PROBLEM DETAILS
Pick up the forum thread on creating tables with psycopg2 after its last line and continue writing it.

* Start EXTRACT PROVIDED *

Search code examples
pythondatabasepostgresqlpsycopg2executemany

Too many server roundtrips w/ psycopg2


I am making a script, that should create a schema for each customer. I’m fetching all metadata from a database that defines how each customer’s schema should look like, and then create it. Everything is well defined, the types, names of tables, etc. A customer has many tables (fx, address, customers, contact, item, etc), and each table has the same metadata.

My procedure now:

  1. get everything I need from the metadataDatabase.
  2. In a for loop, create a table, and then Alter Table and add each metadata (This is done for each table).

Right now my script runs in about a minute for each customer, which I think is too slow. It has something to do with me having a loop, and in that loop, I’m altering each table. I think that instead of me altering (which might be not so clever approach), I should do something like the following: Note that this is just a stupid but valid example:

for table in tables:
    con.execute("CREATE TABLE IF NOT EXISTS tester.%s (%s, %s);", (table, "last_seen   date", "valid_from    timestamp"))

But it gives me this error (it seems like it reads the table name as a string in a string..):

psycopg2.errors.SyntaxError: syntax error at or near "'billing'"

LINE 1: CREATE TABLE IF NOT EXISTS tester.'billing' ('last_seen da...


Solution

  • Consider creating tables with a serial type (i.e., autonumber) ID field and then use alter table for all other fields by using a combination of sql.Identifier for identifiers (schema names, table names, column names, function names, etc.) and regular format for data types which are not literals in SQL statement.

    from psycopg2 import sql
    
    # CREATE TABLE
    query = """CREATE TABLE IF NOT EXISTS {shm}.{tbl} (ID serial)"""
    
    cur.execute(sql.SQL(query).format(shm = sql.Identifier("tester"),
                                      tbl = sql.Identifier("table")))

* End EXTRACT PROVIDED *
* Start GIVEN INFORMATION *

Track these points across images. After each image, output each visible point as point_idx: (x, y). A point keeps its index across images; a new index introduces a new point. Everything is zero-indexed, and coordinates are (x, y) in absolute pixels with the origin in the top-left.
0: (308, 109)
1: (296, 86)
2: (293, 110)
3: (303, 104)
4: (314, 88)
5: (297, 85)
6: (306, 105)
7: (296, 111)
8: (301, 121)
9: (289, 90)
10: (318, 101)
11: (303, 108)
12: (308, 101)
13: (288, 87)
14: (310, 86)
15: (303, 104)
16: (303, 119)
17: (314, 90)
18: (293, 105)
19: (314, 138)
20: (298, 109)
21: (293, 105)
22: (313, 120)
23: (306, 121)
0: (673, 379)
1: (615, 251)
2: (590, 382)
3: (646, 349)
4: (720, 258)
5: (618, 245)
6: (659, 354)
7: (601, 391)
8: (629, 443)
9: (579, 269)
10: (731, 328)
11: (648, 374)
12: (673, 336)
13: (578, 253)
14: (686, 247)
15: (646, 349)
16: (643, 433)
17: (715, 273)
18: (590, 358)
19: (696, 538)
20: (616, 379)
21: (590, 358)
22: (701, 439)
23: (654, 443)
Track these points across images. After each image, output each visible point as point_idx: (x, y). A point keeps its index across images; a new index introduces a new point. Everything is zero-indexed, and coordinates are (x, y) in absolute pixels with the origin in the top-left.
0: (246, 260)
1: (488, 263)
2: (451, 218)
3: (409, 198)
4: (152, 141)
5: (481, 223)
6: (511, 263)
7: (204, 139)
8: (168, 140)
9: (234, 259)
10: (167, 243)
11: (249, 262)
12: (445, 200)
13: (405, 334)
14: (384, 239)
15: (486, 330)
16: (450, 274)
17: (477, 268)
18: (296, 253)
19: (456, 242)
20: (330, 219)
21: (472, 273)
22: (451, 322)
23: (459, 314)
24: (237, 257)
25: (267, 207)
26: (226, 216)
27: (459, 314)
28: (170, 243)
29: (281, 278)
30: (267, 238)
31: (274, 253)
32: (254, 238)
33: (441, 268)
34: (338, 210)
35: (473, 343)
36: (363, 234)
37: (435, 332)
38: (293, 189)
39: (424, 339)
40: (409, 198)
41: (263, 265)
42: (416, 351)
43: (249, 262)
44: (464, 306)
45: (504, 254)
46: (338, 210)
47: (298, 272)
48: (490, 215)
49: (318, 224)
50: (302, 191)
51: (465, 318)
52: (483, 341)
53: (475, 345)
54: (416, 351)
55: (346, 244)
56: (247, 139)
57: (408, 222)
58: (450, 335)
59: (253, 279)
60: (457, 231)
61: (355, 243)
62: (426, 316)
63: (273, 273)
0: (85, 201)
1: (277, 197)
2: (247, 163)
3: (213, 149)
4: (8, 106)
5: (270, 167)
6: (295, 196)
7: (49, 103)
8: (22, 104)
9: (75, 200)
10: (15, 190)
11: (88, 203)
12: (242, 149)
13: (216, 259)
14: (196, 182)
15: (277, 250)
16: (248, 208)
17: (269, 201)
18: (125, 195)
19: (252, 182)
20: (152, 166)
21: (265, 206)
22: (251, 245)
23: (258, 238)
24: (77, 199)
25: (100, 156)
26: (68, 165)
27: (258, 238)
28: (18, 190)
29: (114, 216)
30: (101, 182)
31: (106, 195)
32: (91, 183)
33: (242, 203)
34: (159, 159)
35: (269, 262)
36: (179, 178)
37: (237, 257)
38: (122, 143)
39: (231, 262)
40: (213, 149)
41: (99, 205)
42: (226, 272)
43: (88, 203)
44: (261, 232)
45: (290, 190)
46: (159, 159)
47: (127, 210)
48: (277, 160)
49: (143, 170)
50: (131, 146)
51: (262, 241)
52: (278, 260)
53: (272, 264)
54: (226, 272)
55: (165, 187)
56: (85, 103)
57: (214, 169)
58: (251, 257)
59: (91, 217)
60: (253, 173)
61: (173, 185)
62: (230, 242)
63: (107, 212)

* End GIVEN INFORMATION *

EXERCISE ANSWER
    # ALTER TABLE
    items = [("last_seen", "date"), ("valid_from", "timestamp")]    
    query = """ALTER TABLE {shm}.{tbl} ADD COLUMN {col} {typ}"""
    
    for item in items:
        # KEEP IDENTIFIER PLACEHOLDERS
        final_query = query.format(shm="{shm}", tbl="{tbl}", col="{col}", typ=i[1])
        cur.execute(sql.SQL(final_query).format(shm = sql.Identifier("tester"), 
                                                tbl = sql.Identifier("table"),
                                                col = sql.Identifier(item[0]))
    

    Alternatively, use str.join with list comprehension for one CREATE TABLE:

    query = """CREATE TABLE IF NOT EXISTS {shm}.{tbl} (
           "id" serial,
           {vals}
    )"""
    
    items = [("last_seen", "date"), ("valid_from", "timestamp")]  
    val = ",\n       ".join(["{{}} {typ}".format(typ=i[1]) for i in items])
    
    # KEEP IDENTIFIER PLACEHOLDERS
    pre_query = query.format(shm="{shm}", tbl="{tbl}", vals=val)
    
    final_query = sql.SQL(pre_query).format(*[sql.Identifier(i[0]) for i in items], 
                                            shm = sql.Identifier("tester"), 
                                            tbl = sql.Identifier("table"))    
    cur.execute(final_query)
    

    SQL (sent to database)

    CREATE TABLE IF NOT EXISTS "tester"."table" (
           "id" serial,
           "last_seen" date,
           "valid_from" timestamp
    )